Immediately afterward, Bert calls a full staff meeting to announce that Lucky Strike is up in smoke, then turns it over to Don Draper Superstar, who rallies the troops by telling them “”We’re going to push ourselves and it will be exhilarating.” By the looks of it, the boiler-room atmosphere that awaits our heroes looks about as exhilarating as full immersion in fish guts, but maybe I’m not the type-A personality who gets jazzed about 80-hour work weeks. The whip will be cracked.
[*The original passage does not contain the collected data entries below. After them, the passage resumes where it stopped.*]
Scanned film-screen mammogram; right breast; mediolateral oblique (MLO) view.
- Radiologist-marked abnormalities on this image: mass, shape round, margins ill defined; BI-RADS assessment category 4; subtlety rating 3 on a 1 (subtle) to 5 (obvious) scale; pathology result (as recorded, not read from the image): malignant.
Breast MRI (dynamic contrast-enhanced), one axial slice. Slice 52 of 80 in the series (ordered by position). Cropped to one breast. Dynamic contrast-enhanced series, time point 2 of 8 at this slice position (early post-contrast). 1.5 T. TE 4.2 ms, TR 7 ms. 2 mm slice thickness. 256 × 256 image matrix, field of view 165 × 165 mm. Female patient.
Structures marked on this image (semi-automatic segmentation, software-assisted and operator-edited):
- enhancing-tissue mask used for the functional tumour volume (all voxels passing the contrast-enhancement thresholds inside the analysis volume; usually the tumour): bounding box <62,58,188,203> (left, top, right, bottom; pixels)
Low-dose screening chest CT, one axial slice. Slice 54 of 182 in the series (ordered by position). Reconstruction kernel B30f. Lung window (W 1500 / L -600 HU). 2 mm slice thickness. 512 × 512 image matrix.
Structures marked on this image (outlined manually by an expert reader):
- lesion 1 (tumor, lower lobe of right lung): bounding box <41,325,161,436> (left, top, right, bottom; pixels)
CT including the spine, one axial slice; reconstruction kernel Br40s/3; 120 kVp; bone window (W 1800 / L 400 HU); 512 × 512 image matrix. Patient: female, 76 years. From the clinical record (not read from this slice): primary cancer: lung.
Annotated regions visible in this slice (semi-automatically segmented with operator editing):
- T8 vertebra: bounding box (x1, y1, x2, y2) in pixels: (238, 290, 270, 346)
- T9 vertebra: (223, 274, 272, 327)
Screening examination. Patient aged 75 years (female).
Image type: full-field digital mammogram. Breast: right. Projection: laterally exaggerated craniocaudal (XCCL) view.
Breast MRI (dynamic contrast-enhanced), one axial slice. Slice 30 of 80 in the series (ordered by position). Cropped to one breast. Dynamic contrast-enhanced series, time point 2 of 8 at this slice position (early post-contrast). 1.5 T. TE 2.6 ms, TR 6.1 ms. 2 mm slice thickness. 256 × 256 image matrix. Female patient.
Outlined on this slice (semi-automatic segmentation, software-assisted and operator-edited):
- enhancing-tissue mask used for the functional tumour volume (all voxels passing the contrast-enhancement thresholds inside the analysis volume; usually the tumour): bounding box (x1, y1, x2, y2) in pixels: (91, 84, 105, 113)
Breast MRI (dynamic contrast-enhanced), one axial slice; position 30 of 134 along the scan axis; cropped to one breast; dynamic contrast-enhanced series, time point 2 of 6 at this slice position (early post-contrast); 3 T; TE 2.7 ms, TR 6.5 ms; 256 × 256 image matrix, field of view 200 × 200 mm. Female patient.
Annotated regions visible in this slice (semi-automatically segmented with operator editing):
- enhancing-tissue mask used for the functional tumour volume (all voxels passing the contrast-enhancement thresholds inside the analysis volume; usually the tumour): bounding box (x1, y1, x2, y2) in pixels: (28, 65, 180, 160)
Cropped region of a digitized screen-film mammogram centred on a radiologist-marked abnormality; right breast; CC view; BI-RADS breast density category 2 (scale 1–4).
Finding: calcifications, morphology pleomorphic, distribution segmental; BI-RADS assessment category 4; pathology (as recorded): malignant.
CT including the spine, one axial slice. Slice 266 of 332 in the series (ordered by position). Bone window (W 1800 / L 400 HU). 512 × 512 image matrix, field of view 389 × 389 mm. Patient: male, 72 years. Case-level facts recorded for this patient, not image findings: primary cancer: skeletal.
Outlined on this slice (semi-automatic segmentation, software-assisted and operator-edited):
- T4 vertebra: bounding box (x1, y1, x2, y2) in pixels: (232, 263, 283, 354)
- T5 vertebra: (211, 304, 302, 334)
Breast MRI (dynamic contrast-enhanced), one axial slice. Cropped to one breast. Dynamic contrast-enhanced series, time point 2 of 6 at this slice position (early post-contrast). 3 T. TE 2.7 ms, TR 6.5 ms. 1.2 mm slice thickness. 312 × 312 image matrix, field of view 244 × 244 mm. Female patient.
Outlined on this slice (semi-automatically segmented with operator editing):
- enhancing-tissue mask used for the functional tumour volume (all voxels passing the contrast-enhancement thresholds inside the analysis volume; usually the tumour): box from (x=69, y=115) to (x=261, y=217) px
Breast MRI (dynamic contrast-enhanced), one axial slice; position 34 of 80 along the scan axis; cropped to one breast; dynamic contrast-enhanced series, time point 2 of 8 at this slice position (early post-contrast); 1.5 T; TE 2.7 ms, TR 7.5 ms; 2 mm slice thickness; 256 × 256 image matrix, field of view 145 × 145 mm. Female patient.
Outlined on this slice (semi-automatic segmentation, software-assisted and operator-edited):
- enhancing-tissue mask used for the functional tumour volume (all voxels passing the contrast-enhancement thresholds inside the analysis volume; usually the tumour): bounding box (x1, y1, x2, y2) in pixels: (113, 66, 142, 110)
When the head of accounting gives a very tired spiel about financial policy and asks for questions, Danny’s hand shoots up, but nobody sees him because he’s about the size of a fully-grown Manhattan bedbug.
Don then ushers the creative team to his office, where Danny assumes he’s going to be the first to get a swift kick out of the Time-Life Building, but Don assures the homunculus that if he’s in the room, he’s still alive. He tells them that the SCDP brass will be in charge of shaking the trees for new business while creative does everything to retain the current clients. Peggy, who showed up late and a little flushed, is told that she will take the lead on getting Playtex on board, because having Don do it might make the situation look desperate.
Still at his Manhattan hotel room and now looking for company, Roger calls Joan to apologize for all the subterfuge and to let her know that he’s got a bed under him that could use some testing. She is equal parts disgust and sympathy, telling him that if he had said something sooner, they might have been able to do something about Lucky Strike. Sterling just wants her to get down to his room and “comfort him,” but Joan isn’t buying, mainly because flopsweat isn’t sexy.
Back where people are actually trying to keep the company afloat instead of hiding from their problems, Peggy starts talking about Playtex Living Gloves in a way that could make anyone want to do a sink full of dishes, describing them as the things that will save a woman’s hands for the things she really like to touch, which is making Stan and Danny get a tad squirmy. Then Abe shows up pretending to be a delivery boy, which brings to mind at least a few dirty blues songs, and Stan and Danny go off to snicker: “”Am I wrong, or is she giving it off?” Squiggy asks Lenny.
Ken and Pete (who spends much of his time in various states of semi-consciousness when padding around SCDP in this episode) make calls to current clients to assure them of SCDP’s solidity and then gather to discuss the state of things, but in the middle of this confab, Don is pulled away by Megan the Sex Robot for a call from Glo-Coat, who basically tell Don, “Thanks for the fine work on Glo-Coat, but would you please hold this anvil while we throw you in the Hudson?” Completely infuriated, Don breaks his Clio and storms back to the meeting to castigate Petey for spending so much time on the birth of his child that he let Glo-Coat skip out. Campbell leaves to return to not worrying about Glo-Coat, and he is greeted by Ted Chaough, who gives him a baby gift and starts talking up a big-time position with CGC, where he undoubtedly will oversee some great accounts like, say, Union Carbide, lawn darts and Super Elastic Bubble Plastic.
Roger goes to Joan’s apartment and, smooth operator that he is, immediately insults her choice of pajamas — jammies are big in this episode. Somehow, he manages to kiss her without getting a frying pan to the back of his silver skull, but Joan pushes him away, telling him “I can’t do this anymore.” I suppose I could understand this relationship at one point, but Roger has never been more pathetic — he was dealing from a stronger position when he was vomiting oysters a few seasons back.